We know that $(1+x)^n =\sum_{k\geq 0}^{n} \begin{pmatrix} n \\ k \end{pmatrix}x^n$ .
The expansion consists of $(n+1)$ terms, the coefficient of the $m^{th}$ term being $\begin{pmatrix} n \\ m-1 \end{pmatrix}$.
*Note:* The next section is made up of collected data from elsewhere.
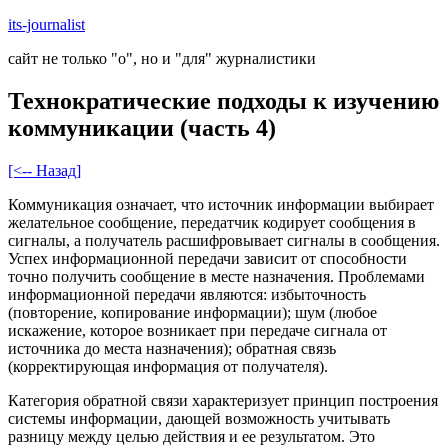
Skip
its-journalist
to
сайт не только "о", но и "для" журналистики
content
Технократические подходы к изучению
коммуникации (часть 4)
[<-- Назад]
Коммуникация означает, что источник информации выбирает
желательное сообщение, передатчик кодирует сообщения в
сигналы, а получатель расшифровывает сигналы в сообщения.
Успех информационной передачи зависит от способности
точно получить сообщение в месте назначения. Проблемами
информационной передачи являются: избыточность
(повторение, копирование информации); шум (любое
искажение, которое возникает при передаче сигнала от
источника до места назначения); обратная связь
(корректирующая информация от получателя).
Категория обратной связи характеризует принцип построения
системы информации, дающей возможность учитывать
разницу между целью действия и ее результатом. Это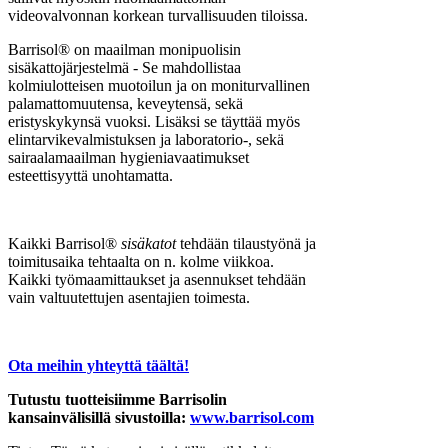
videovalvonnan korkean turvallisuuden tiloissa.
Barrisol® on maailman monipuolisin
sisäkattojärjestelmä - Se mahdollistaa
kolmiulotteisen muotoilun ja on moniturvallinen
palamattomuutensa, keveytensä, sekä
eristyskykynsä vuoksi. Lisäksi se täyttää myös
elintarvikevalmistuksen ja laboratorio-, sekä
sairaalamaailman hygieniavaatimukset
esteettisyyttä unohtamatta.
Kaikki Barrisol®
sisäkatot
tehdään tilaustyönä ja
toimitusaika tehtaalta on n. kolme viikkoa.
Kaikki työmaamittaukset ja asennukset tehdään
vain valtuutettujen asentajien toimesta.
Ota meihin yhteyttä täältä!
Tutustu tuotteisiimme Barrisolin
kansainvälisillä sivustoilla:
www.barrisol.com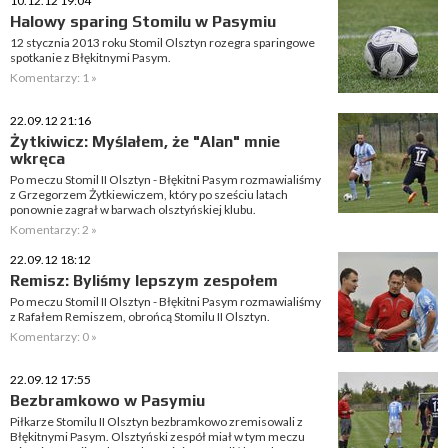
10.12.12 19:04
Halowy sparing Stomilu w Pasymiu
12 stycznia 2013 roku Stomil Olsztyn rozegra sparingowe
spotkanie z Błękitnymi Pasym.
Komentarzy: 1 »
22.09.12 21:16
Żytkiwicz: Myślałem, że "Alan" mnie
wkręca
Po meczu Stomil II Olsztyn - Błękitni Pasym rozmawialiśmy
z Grzegorzem Żytkiewiczem, który po sześciu latach
ponownie zagrał w barwach olsztyńskiej klubu.
Komentarzy: 2 »
22.09.12 18:12
Remisz: Byliśmy lepszym zespołem
Po meczu Stomil II Olsztyn - Błękitni Pasym rozmawialiśmy
z Rafałem Remiszem, obrońcą Stomilu II Olsztyn.
Komentarzy: 0 »
22.09.12 17:55
Bezbramkowo w Pasymiu
Piłkarze Stomilu II Olsztyn bezbramkowo zremisowali z
Błękitnymi Pasym. Olsztyński zespół miał w tym meczu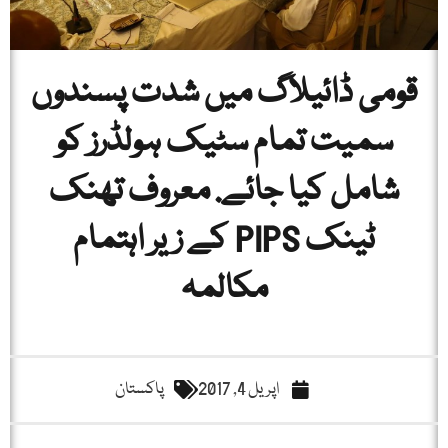
قومی ڈائیلاگ میں شدت پسندوں
سمیت تمام سٹیک ہولڈرز کو
شامل کیا جائے. معروف تھنک
ٹینک PIPS کے زیر اہتمام
مکالمہ
اپریل 4, 2017
پاکستان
Since the coefficients of $p^{th}, (p+1)^{th}$ and $(p+2)^{th}$ terms are in A.P,
$\therefore$ $\begin{pmatrix} n\\ p-1 \end{pmatrix} + \begin{pmatrix} n \\ p+1 \end{pmatrix} = 2\begin{pmatrix} n \\ p \end{pmatrix}$
$\Rightarrow \frac{\not{n!}}{(n-p+1)! (p-1)!} + \frac{\not{n!}}{(n-p-1)!(p+1)!} = \frac{2\not{n!}}{(n-p)!p!}$
$\Rightarrow \frac{(p+1)p + (n-p+1)(n-p)}{(n-p+1)!(p+1)!} =\frac{2}{(n-p)!p!}$
$\Rightarrow \frac{(p+1)p + (n-p+1)(n-p)}{(n-p+1)(p+1)} = 2$
$\Rightarrow (p+1)p + (n-p+1)(n-p) = 2(n-p+1)(p+1)$
Solving this equation we get
$(n-2p)^2 =n+2$
Hence, the correct option is (C).